Financial Highlights
PKR mn 1QFY12  1QFY11 YoY
Net sales 238,736  170,362 40%
Cost of sales  231,057 163,649 41%
Gross profit 7,678  6,713 14%
Other operating income  487  365 34%
Operating expenses   3,566 2,138 67%
Other income   896 419 114%
Operating profit   5,496  5,358 3%
Finance cost 1,873 2,975 -37%
Taxation  (1,254)  (1,707) -27%
Profit after taxation  2,487 810  207%
Earnings per share 14.50 4.72 207%
Sources: KSE Notice

 

Healthy inventory gains and increase in margins have led to 14% jump in gross profit

Although volumetric sales of the company remained stagnant at 3.1mn tons during 1QFY12, but strong recovery in FO margins (up by 21.8% YoY to PKR 1,680/ton) and a 10% increase in MS and HSD volumes have led to a 14% jump in the gross profit. As per the management of the company, last increase in the proposed margins have taken place in November 2011 and fixed margins on HSD and MS now stand at PKR 1.76/ltr and PKR 1.98/ltr, respectively. Besides the margins improvement, the company also posted a 93% YoY increase in the inventory gain to PKR 460mn (PKR 2.7/share) in 1QFY12.

Exchange loss have swelled the operating expenses by 67% YoY

Due to increased reliance on the foreign financing and PKR depreciation, the company suffered an exchange loss of PKR 1.2bn in 1QFY12 as compared to PKR 0.1bn in the corresponding quarter last year. This increase has led to a 67% YoY increase in the operating expenses to PKR 3.6bn in the period under review.

Penal interest received have fuelled the other income by 114% YoY

The management in the analyst briefing has disclosed that the company has received PKR 708mn from Hubco and KAPCO as penal interest on the overdue receivables. This has improved the other operating income by 114% YoY to PKR 896mn in the period under review.

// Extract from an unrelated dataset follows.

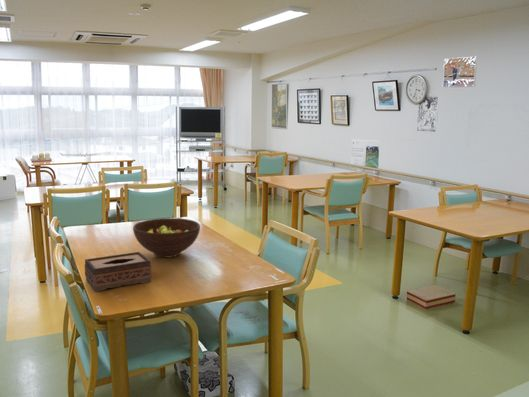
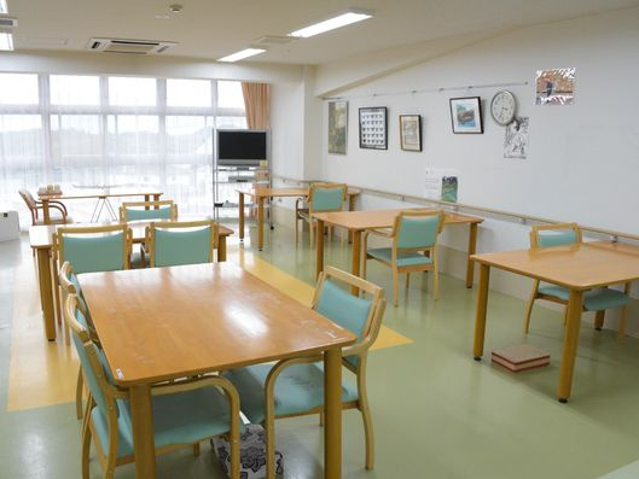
- tissue box [84,251,153,293]
- fruit bowl [132,217,201,258]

Lower refineries’ payables and LIBOR based financing put a lid of finance cost

The company witnessed a 37% YoY drop in finance cost to PKR 1.9bn, which stands the lowest in last 7 quarters. As per the management, this was on account of lower refineries’ receivables and LIBOR based financing. PSO booked refineries’ interest to the tune of PKR 1.4bn in 1QFY12, compared to PKR 2.1bn in the corresponding quarter last year. Although the company put a lid on finance cost through LIBOR based financing, however this exposed the company to the fluctuation of the exchange rate, which cost the company an exchange loss of PKR 1.2bn.

Circular Debt issue; proposal of LC opening is in initial stages

In response to the news in the print media regarding WAPDA opening LCs for PSO and PSO opening LCs for Refineries, the management of the company revealed that it was just a proposal and nothing in this regard has been finalized. However management was confident that if this proposal is materialized then the liquidity of the whole energy chain could improve.

Recommendation

Arif Habib’s DCF based target price for PSO works out to PKR 437.6/share, which offers an attractive upside potential of 77.5% from last closing price of PKR 246.5/share; thus Arif Habib Limited recommends Buy for the Scrip. The problem of circular debt continues to pose a risk however government’s decision to gradually increase the power tariff, improve the collection from DISCOs and focus of donor agencies on power sector reforms are shedding some light at the end of the tunnel.